Given text:
I am experimenting with the different ear cup types, open, closed, and somewhere in between. What I am finding is somewhere in between is where I seem to find the best tuning for most of my headphone attempts. I am making my ear cushions using a thin stretchy PU covered cloth which looks like leather but is very light weight. The foam is open cell memory foam, also fairly light-weight as used in chair cushions.

I have tuning holes drilled into the baffle (fibreglass sheet) holding the 40mm speaker driver (bought on ebay for £15 a pair and are a composite fibre/mylar cone Number on the magnet is WBM16032). The tuning holes are covered by felt stuck to the inside of the baffle. On the front side of the baffle I use electrical tape to cover the tuning holes if I'm not happy with the sound. The rear cup is made from a piece of MDF which I've hollowed out using a router to provide a sealed enclosure for the rear of the driver. (I'll try to post pictures but as a newbie it may take a little while to get these posted.) For now, the rear cup is held in place using a non-drying modelling clay a bit like blue-tack.

What I keep finding with my closed cup designs, is that to develop the lower end of the spectrum, I need to create some leakage around the rear cup. The cup is still providing acoustic support to the driver, and I can use the tuning ports in the baffle to change the mid to high frequencies, but without the rear leakage I cannot get satisfying bass response.

Is there a way I can close the rear cup to reduce the sound that leaks out, but still get the lower end bass response that I want? Can the rear sound wave from the driver be damped or ported somehow so it doesn't interfere with the front wave? Am I missing an easy trick?

Any help or guidance would be really appreciated because this has me stuck.

Requirement A:
Filter the entries below, copying every line that contains the string "amelyeket". Matching is case-sensitive.

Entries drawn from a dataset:
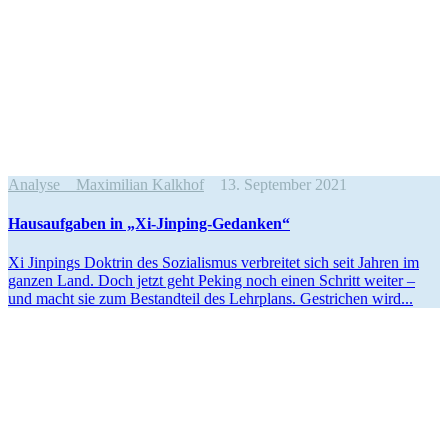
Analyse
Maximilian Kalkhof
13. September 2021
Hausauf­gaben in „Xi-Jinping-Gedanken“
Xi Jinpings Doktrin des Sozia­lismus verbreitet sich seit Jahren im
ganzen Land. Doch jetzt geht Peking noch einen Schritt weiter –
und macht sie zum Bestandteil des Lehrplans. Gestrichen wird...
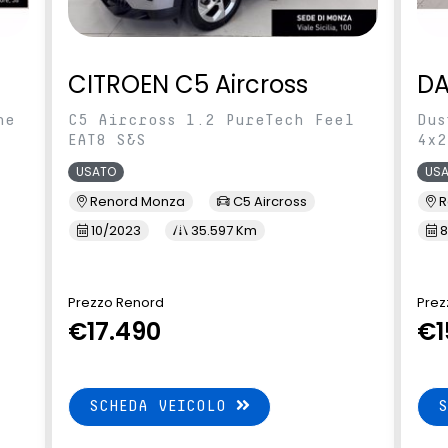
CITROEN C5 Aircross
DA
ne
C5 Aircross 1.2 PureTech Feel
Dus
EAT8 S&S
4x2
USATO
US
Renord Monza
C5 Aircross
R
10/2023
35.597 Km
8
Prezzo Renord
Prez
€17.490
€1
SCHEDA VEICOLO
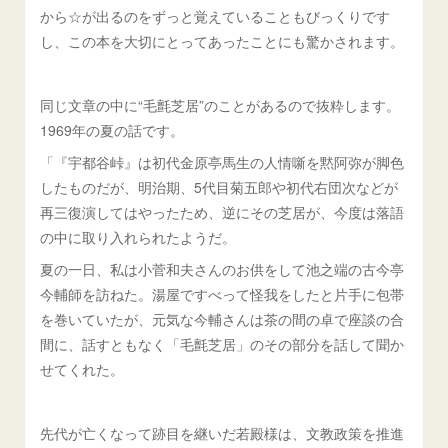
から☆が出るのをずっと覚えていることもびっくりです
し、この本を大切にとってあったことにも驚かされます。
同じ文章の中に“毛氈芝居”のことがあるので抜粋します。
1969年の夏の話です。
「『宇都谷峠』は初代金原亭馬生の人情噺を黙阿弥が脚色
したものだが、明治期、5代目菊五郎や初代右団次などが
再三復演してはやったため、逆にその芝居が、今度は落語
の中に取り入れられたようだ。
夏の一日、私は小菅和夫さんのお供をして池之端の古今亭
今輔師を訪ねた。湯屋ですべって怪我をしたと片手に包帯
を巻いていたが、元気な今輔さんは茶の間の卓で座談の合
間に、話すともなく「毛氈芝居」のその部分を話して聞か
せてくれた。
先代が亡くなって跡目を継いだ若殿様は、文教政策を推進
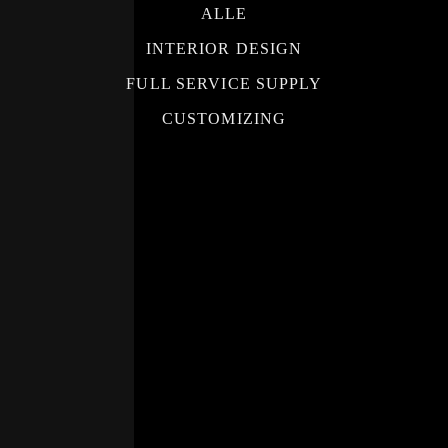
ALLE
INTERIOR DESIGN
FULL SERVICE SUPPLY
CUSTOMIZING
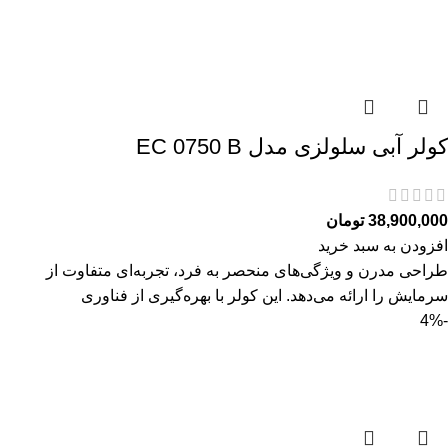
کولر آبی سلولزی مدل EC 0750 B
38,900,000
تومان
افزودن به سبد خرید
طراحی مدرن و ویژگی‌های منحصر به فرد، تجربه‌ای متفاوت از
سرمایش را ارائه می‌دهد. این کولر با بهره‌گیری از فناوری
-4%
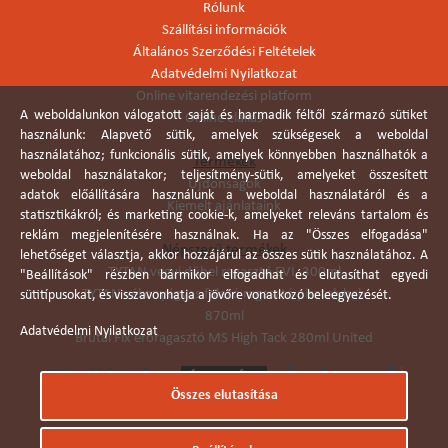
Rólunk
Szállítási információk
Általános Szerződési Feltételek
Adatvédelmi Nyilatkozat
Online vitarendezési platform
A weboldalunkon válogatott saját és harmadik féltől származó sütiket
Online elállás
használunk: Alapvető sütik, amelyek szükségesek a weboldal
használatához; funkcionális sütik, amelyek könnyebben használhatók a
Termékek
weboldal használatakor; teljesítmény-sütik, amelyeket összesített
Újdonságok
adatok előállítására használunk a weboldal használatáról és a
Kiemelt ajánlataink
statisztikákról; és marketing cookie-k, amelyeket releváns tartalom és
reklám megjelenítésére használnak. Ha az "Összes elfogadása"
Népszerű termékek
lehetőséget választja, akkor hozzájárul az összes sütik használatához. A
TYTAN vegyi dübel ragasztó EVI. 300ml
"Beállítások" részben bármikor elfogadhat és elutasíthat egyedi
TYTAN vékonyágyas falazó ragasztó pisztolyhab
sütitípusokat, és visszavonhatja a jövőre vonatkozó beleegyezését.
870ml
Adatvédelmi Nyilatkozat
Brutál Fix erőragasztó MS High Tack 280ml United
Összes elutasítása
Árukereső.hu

Requirement B:
List every question the headphone post asks.

Reply A:
weboldal használatakor; teljesítmény-sütik, amelyeket összesített
statisztikákról; és marketing cookie-k, amelyeket releváns tartalom és

Reply B:
- Is there a way I can close the rear cup to reduce the sound that leaks out, but still get the lower end bass response that I want?
- Can the rear sound wave from the driver be damped or ported somehow so it doesn't interfere with the front wave?
- Am I missing an easy trick?